3.72 s ± 45.2 ms per loop (mean ± std. dev. of 7 runs, 1 loop each)


There are a few areas we can investigate to make improvements. When initially parsing the date, we end up calling literal_eval twice, which may be a source of slowdown. We also loop over the entire dataset multiple times when calling the to_datetime function. 

We'll investigate which part is causing the greatest slowdown, but we can be certain that reducing the traversals over the data set will most likely provide significant gains. There are also a few other issues that we'll dive into over the course of our optimisation process.

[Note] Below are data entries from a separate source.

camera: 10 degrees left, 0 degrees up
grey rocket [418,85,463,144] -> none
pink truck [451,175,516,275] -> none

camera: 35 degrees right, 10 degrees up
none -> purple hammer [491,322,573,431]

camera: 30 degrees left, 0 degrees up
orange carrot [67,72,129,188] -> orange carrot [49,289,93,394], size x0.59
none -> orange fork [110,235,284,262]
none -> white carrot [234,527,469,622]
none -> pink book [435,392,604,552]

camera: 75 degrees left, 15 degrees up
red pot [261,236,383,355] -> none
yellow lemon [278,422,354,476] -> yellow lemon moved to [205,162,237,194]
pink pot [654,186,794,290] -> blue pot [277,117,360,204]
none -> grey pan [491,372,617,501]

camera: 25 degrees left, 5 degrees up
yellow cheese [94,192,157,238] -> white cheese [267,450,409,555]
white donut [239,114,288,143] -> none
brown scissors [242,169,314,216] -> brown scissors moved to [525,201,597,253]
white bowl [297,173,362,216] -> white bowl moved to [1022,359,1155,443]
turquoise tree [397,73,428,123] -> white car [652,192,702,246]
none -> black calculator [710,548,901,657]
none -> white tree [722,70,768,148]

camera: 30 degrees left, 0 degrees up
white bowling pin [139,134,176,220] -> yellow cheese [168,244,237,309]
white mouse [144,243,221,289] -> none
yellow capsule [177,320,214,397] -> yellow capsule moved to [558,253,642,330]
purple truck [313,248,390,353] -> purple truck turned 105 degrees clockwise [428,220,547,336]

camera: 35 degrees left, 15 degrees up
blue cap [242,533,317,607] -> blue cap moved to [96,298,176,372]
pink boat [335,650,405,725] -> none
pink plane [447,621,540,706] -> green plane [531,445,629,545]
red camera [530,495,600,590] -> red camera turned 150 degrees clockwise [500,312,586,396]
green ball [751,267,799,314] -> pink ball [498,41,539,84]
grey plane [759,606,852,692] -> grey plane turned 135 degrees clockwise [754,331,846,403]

First, let's find out where the main slowdowns are. As we just saw we can use the %timeit magic to time our function. We can also use the in-built time module to inspect parts of our code.

In [101]:
def process_release_date(df):
    df = df.copy()
    
    eval_start = time.time()
    
    df['coming_soon'] = df['release_date'].apply(lambda x: literal_eval(x)['coming_soon'])
    df = df[df['coming_soon'] == False].copy()
    df['date'] = df['release_date'].apply(lambda x: literal_eval(x)['date'])
    
    print('Evaluation run-time:', time.time() - eval_start)
    
    df.loc[df['date'] == '', 'date'] = None
    
    first_parse_start = time.time()
    
    df['datetime'] = pd.to_datetime(df['date'], format='%d %b, %Y', errors='ignore')
    df['datetime'] = pd.to_datetime(df['datetime'], format='%b %Y', errors='ignore')
    
    print('First parse run-time:', time.time() - first_parse_start)
    
    second_parse_start = time.time()
    
    df['release_date'] = pd.to_datetime(df['datetime'])
    
    print('Final parse run-time:', time.time() - second_parse_start)
    
    df = df.drop(['coming_soon', 'date', 'datetime'], axis=1)
    return df

function_start = time.time()
process_release_date(steam_data)
print('\nTotal run-time:', time.time() - function_start)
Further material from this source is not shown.